Auch die vorgesehene kostenneutrale Gegenfinanzierung sehen die Krankenkassen kritisch. Es handle sich beim GHG um ein „Präventionskürzungsgesetz, in dem die Mittel für die Primärprävention zugunsten einer weiteren Medikalisierung zusammengestrichen werden“, warnte Stoff-Ahnis.
„Im Entwicklungsplan Bewegung bezeichnet Bundesgesundheitsminister Karl Lauterbach Sport und körperliche Aktivität als beste Medizin gegen Herz-Kreislauf-Erkrankungen. Gleichzeitig gefährdet er mit dem ,Gesundes-Herz-Gesetz' die Finanzierung von 110.000 individuellen verhaltensbezogenen Präventionskursen“, kritisierte auch Anne-Kathrin Klemm, Vorständin des BKK-Dachverbandes. Das sei das Gegenteil eines modernen Verständnisses von Gesundheit und Gesunderhaltung.
Der Gesetzgeber nehme mit dem GHG „beträchtliche Kollateralschäden in gut funktionierenden Bereichen der Gesundheitsversorgung in Kauf“, warnte die Vorstandsvorsitzende des AOK-Bundesverbandes, Carola Reimann.

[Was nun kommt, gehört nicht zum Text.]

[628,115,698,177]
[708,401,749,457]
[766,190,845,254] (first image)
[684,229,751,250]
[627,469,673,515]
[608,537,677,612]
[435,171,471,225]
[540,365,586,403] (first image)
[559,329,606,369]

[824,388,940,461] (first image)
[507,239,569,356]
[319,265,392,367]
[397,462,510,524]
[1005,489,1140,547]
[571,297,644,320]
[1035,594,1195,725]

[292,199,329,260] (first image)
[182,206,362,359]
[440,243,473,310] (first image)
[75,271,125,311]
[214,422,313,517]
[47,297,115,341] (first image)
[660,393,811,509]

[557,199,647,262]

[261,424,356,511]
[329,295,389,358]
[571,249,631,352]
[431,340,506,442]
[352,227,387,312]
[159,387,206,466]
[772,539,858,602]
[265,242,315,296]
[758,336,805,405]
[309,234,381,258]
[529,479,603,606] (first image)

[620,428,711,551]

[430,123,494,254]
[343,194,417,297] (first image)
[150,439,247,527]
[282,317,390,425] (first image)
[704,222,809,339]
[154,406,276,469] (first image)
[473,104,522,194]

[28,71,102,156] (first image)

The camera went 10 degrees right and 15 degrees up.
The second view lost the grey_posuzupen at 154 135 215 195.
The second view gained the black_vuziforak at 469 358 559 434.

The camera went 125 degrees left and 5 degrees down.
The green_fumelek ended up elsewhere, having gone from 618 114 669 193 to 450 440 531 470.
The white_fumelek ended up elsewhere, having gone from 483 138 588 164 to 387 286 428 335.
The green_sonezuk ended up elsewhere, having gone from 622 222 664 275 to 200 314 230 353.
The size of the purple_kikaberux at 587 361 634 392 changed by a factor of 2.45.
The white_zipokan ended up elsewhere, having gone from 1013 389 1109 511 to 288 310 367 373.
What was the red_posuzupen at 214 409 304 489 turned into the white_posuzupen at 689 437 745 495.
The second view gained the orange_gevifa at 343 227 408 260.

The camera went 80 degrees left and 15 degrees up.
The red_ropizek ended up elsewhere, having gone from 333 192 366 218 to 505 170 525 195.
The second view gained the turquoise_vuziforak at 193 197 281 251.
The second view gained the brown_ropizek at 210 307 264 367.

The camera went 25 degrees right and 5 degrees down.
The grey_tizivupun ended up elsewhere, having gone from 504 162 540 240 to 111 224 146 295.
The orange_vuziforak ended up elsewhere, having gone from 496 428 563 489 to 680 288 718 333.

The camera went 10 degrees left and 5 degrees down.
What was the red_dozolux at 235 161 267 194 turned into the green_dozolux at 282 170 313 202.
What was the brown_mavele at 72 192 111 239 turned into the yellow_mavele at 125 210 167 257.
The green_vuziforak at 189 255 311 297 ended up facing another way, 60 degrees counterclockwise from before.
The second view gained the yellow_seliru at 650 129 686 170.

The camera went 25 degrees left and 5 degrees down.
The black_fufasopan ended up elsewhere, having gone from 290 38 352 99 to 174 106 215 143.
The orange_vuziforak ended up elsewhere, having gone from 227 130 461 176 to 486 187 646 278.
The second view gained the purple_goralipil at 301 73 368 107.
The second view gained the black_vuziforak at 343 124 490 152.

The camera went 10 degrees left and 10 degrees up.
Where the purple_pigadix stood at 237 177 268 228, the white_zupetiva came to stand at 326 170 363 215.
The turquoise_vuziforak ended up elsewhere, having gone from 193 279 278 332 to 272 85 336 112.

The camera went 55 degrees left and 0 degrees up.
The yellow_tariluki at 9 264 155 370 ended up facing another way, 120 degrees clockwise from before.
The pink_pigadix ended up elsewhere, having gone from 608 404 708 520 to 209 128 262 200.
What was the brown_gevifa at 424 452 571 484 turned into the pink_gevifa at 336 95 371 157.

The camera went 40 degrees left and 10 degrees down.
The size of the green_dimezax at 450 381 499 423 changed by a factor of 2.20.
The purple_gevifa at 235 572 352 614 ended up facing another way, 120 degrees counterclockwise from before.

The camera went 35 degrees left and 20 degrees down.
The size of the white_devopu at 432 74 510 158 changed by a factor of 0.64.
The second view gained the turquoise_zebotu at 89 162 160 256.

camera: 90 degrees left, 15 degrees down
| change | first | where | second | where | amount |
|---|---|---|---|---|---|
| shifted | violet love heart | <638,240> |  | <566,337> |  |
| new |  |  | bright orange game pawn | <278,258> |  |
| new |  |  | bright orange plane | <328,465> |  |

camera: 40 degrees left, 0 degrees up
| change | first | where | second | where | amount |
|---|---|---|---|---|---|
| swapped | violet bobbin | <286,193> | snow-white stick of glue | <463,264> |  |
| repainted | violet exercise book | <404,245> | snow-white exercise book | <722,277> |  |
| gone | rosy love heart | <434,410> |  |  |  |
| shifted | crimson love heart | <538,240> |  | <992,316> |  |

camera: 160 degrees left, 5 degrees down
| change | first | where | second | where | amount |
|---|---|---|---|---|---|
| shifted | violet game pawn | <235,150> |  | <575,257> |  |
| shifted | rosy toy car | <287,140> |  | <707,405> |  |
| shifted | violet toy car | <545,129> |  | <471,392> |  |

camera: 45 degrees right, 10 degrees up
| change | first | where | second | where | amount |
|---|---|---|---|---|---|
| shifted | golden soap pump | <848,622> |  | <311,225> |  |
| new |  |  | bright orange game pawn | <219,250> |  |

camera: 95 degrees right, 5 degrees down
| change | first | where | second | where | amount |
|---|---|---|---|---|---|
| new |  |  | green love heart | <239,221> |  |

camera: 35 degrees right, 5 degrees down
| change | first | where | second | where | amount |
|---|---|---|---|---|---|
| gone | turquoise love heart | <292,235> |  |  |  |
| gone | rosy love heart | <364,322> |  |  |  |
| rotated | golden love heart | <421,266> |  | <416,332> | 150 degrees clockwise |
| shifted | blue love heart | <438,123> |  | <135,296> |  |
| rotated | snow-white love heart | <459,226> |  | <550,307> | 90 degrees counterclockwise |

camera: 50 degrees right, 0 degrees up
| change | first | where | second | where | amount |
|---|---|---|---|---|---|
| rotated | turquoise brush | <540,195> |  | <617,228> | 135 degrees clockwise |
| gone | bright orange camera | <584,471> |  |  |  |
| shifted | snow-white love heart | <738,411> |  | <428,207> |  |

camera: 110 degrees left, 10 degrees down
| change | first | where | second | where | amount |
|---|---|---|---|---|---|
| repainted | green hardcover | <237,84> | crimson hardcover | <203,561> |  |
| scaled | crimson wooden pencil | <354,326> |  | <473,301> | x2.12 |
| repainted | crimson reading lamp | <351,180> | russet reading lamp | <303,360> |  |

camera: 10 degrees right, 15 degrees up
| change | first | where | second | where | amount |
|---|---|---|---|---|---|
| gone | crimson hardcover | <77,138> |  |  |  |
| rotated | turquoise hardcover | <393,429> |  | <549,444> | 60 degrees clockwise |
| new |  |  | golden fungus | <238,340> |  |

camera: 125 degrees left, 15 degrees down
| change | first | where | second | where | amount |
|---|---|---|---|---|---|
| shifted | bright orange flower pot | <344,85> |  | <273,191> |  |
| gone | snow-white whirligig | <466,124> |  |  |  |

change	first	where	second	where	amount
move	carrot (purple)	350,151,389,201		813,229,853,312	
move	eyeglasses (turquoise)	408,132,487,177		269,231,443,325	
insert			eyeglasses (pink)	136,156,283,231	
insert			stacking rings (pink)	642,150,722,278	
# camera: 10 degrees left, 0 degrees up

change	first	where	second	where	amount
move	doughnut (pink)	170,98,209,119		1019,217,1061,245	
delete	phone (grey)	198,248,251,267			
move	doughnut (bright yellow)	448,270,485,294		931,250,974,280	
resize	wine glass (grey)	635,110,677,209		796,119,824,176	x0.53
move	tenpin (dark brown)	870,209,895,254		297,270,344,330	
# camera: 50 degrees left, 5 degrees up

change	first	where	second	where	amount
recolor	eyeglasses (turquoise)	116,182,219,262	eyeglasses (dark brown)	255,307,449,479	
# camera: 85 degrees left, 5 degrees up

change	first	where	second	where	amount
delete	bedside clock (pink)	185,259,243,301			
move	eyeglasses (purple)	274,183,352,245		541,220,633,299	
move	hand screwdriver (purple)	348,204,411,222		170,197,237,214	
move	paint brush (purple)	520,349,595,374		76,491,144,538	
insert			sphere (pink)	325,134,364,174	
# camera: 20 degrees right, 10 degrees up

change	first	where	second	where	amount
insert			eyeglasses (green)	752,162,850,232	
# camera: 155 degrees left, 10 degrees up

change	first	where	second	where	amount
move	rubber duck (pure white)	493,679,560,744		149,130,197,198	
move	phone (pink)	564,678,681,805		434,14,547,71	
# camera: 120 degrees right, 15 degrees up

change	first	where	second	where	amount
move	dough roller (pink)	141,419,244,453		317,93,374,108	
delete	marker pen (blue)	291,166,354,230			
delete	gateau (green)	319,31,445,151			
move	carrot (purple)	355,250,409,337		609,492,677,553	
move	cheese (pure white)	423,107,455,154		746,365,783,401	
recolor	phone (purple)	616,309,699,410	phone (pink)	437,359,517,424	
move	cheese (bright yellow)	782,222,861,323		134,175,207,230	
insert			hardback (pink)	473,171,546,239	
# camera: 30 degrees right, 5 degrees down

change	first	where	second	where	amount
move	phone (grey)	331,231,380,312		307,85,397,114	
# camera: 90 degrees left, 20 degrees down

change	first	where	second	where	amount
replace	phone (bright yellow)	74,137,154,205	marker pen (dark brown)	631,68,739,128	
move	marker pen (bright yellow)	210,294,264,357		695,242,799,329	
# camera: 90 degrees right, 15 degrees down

Trotz vehementer Kritik an der fragwürdigen Evidenz der vorgesehenen Maßnahmen bleibe es bei dem Motto „Pillen statt Prävention“. Wenn das GHG in der vorliegenden Form verabschiedet wird, „so wäre damit das Aus für die von den gesetzlichen Krankenkassen finanzierten individuellen Gesundheitskurse besiegelt“.
Stefan Willich, Direktor des Instituts für Sozialmedizin, Epidemiologie und Gesundheitsökonomie an der Charité - Universitätsmedizin Berlin, bewertete das GHG im Vorfeld der Bundestagsdebatte als „zu limitiert“. Er erwarte „wenig Effekte“. Eine bloße Hochrisikoprävention bringe weniger Nutzen als ein bevölkerungsbezogener Ansatz und Verhältnisprävention.